Pushing toward new and original expression has also led van Herpen outside of her own discipline. Some of the most striking and forward-thinking garments in Transforming Fashion were designed in collaboration with artists, architects, musicians, photographers, and filmmakers. Schleuning encouraged students to similarly push their development to unexpected places by looking outside of the world of fashion.
“As she starts to collaborate, Iris is really setting out to find bigger ways to make things,” she said.
KCAD Fashion Studies students get up close and personal with the garments on display in the Iris van Herpen: Transforming Fashion exhibition at the Grand Rapids Art Museum (images courtesy of the Grand Rapids Art Museum)
The following day, the tables were turned as Dunn Klerks and Schleuning visited KCAD’s Fashion Studies classroom spaces and listened as students showcased their work and talked about their own design processes. Dunn Klerks admired the students’ willingness to experiment with different techniques and technologies, and implored them to remain endlessly curious. But he also cautioned them against letting technology, or lack thereof, drive their creative process.
“Don’t limit yourself. Just design something and then find the right tools to do it, or the right combination of tools,” he said.
Dunn Klerks also applauded one student who showed off a garment inspired by ocean waves and coral reefs, as van Herpen herself frequently looks to the patterns, motion, and color palette of nature for ideas.
On a fitting closing note, Dunn Klerks dispelled the notion that any one form of inspiration has more merit than others.
“That’s what makes you a designer.

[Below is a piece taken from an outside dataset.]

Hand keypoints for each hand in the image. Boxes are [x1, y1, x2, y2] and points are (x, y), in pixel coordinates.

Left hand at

You don’t have to explain your inspiration to anyone but yourself,” he said.
(above and below): Bradly Dunn Klerks (far right), director of the Iris van Herpen label, and Sarah Schleuning (2nd from right), the curator of decorative arts and design at the High Museum of Art, visit the KCAD campus to interact with Fashion Studies students.
While the experience of meeting with van Herpen and her team will fuel the students in their own quests for new ideas, they’ve also paid that experience forward. In September, the students gave a presentation on van Herpen and her work to GRAM docents who will lead visitors through Transforming Fashion in the months to come.

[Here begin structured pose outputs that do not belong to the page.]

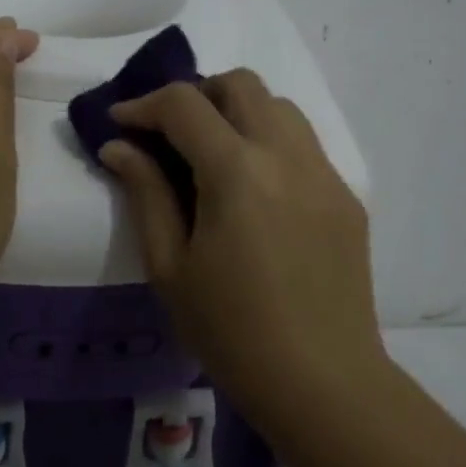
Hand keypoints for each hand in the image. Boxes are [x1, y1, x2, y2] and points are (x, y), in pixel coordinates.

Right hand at [100, 69, 380, 417]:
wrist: (324, 383)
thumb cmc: (232, 332)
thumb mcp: (170, 267)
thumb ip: (145, 194)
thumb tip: (119, 146)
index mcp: (237, 170)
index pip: (184, 104)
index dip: (144, 104)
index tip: (120, 122)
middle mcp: (286, 154)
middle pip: (241, 83)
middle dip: (197, 94)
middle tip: (170, 132)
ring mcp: (324, 172)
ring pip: (279, 106)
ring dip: (239, 111)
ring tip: (214, 153)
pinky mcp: (346, 195)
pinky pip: (304, 144)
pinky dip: (270, 142)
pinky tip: (256, 189)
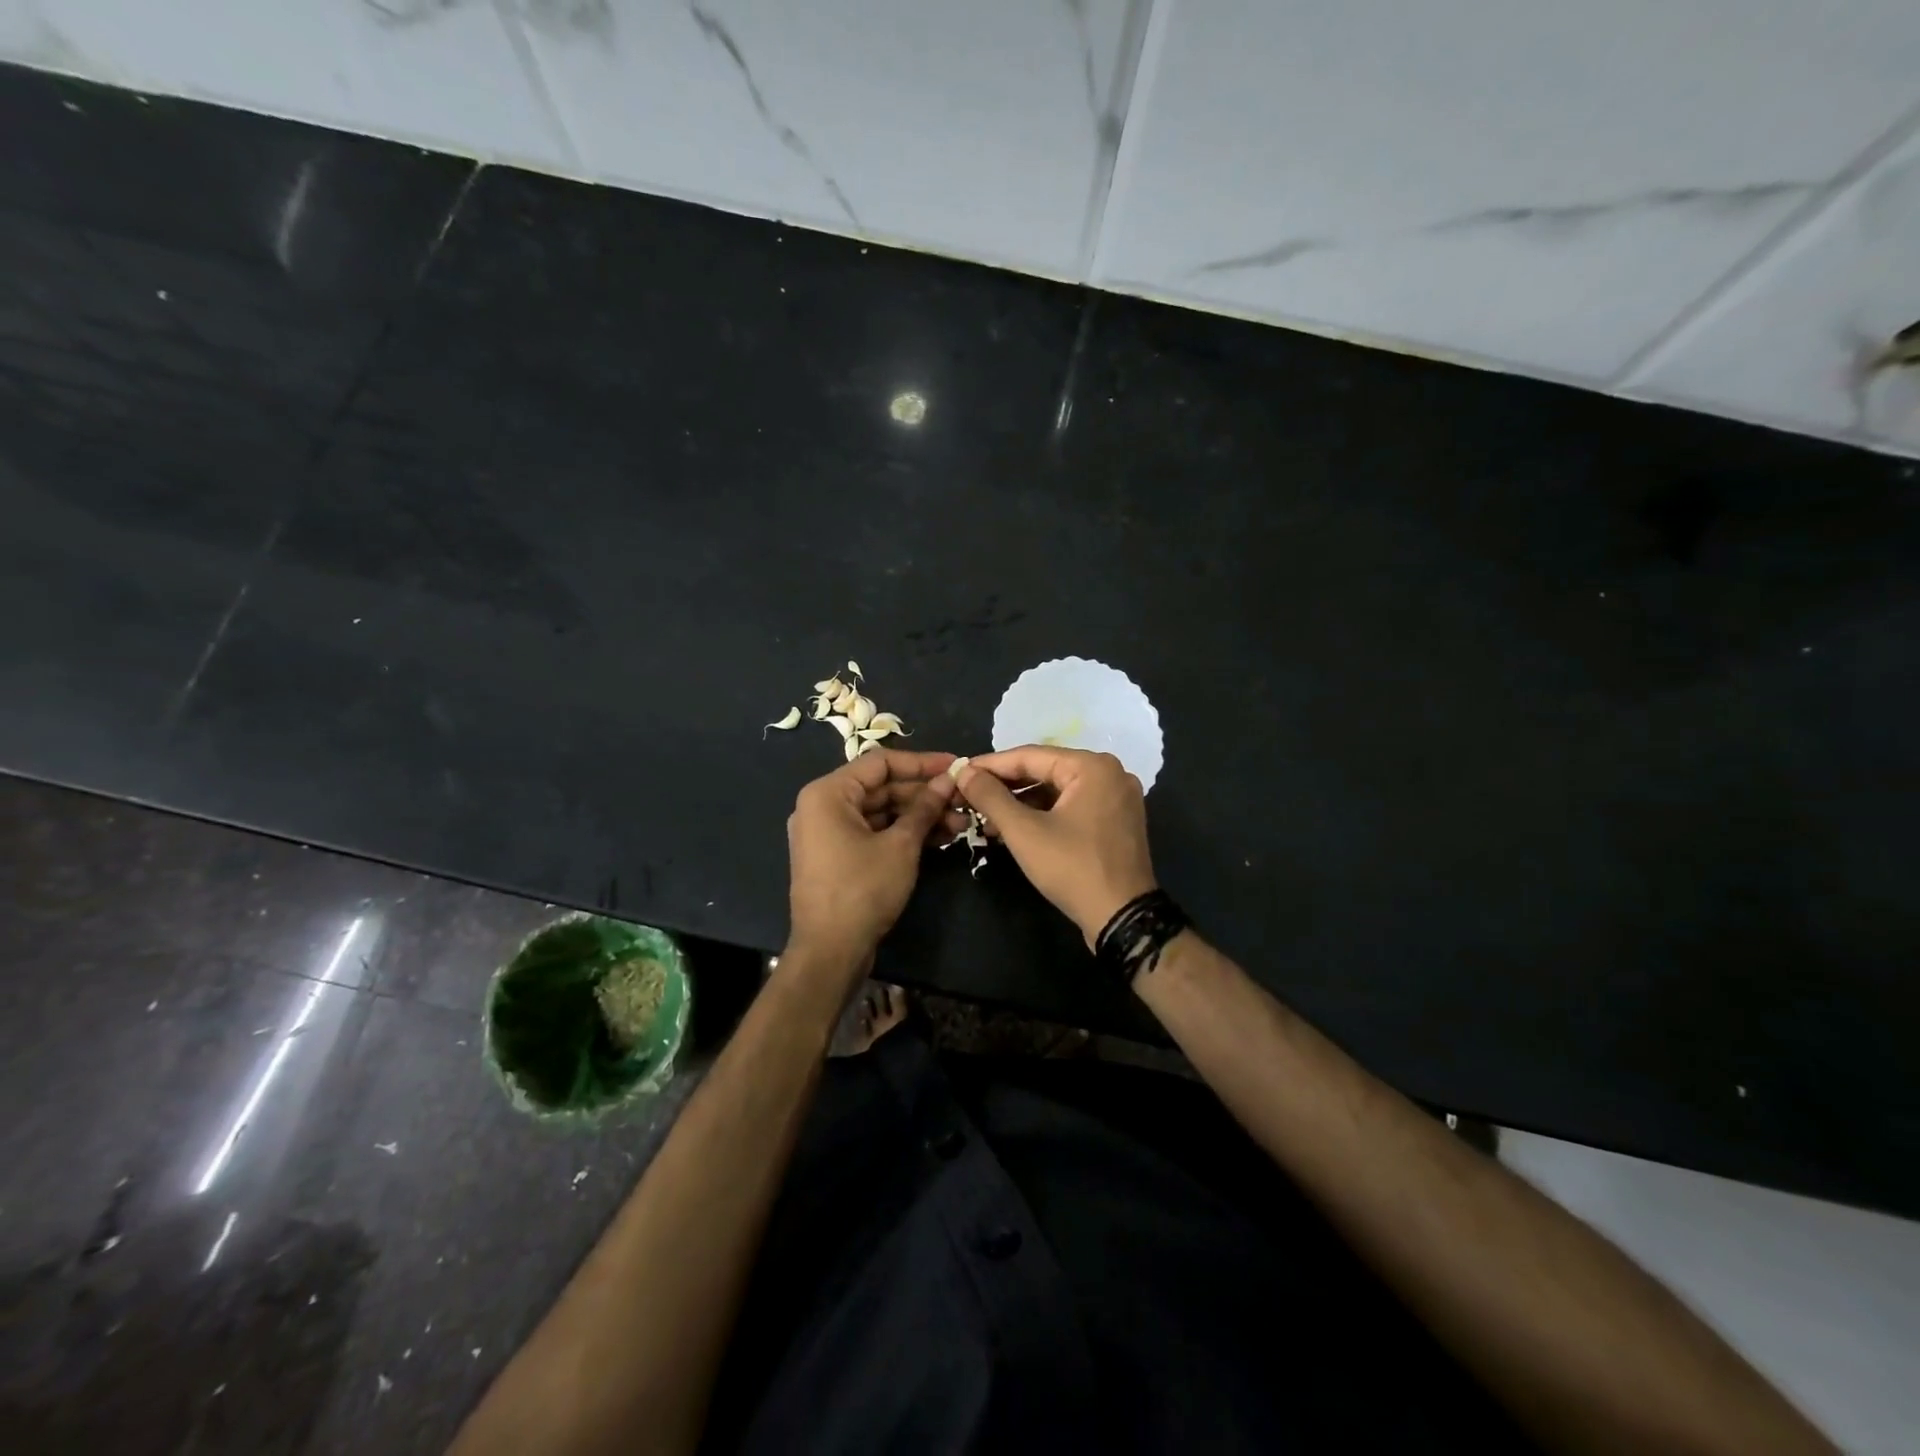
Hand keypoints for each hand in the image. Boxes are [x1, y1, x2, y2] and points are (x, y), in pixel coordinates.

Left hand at [786, 749, 958, 970]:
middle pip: (882, 788)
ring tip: (961, 824)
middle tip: (963, 801)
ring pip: (881, 813)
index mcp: (828, 793)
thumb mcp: (900, 845)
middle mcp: (823, 806)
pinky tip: (940, 838)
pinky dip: (903, 834)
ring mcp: (829, 833)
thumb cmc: (862, 889)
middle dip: (925, 795)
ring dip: (919, 816)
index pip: (881, 763)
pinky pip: (874, 833)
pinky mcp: (839, 857)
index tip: (956, 766)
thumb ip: (924, 808)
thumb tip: (948, 780)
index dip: (922, 762)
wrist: (830, 951)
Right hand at [955, 746, 1156, 945]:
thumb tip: (964, 773)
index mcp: (1093, 766)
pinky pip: (1073, 806)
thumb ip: (991, 797)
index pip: (1030, 756)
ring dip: (1023, 803)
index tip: (960, 772)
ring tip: (986, 817)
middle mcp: (1110, 773)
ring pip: (1058, 790)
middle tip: (970, 795)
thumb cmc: (1073, 868)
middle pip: (1046, 771)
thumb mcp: (1024, 832)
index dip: (991, 765)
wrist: (1122, 918)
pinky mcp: (1117, 821)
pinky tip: (1016, 828)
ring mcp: (1118, 798)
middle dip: (1006, 786)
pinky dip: (1045, 814)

Fashion Studies students giving a presentation on Iris van Herpen's work to docents at the Grand Rapids Art Museum
“In preparation for this event, the students researched, designed, and created garments including a 3D printed bodice and shoe inspired by Iris and her work, so meeting her was an incredible moment. To have her team review their original designs and give feedback is an experience they will never forget,” said Fashion Studies Program Chair Lori Faulkner. “Our program provided the flexibility to be able to incorporate the visit of this cutting edge designer into the curriculum and use it as a form of community outreach and partnership.”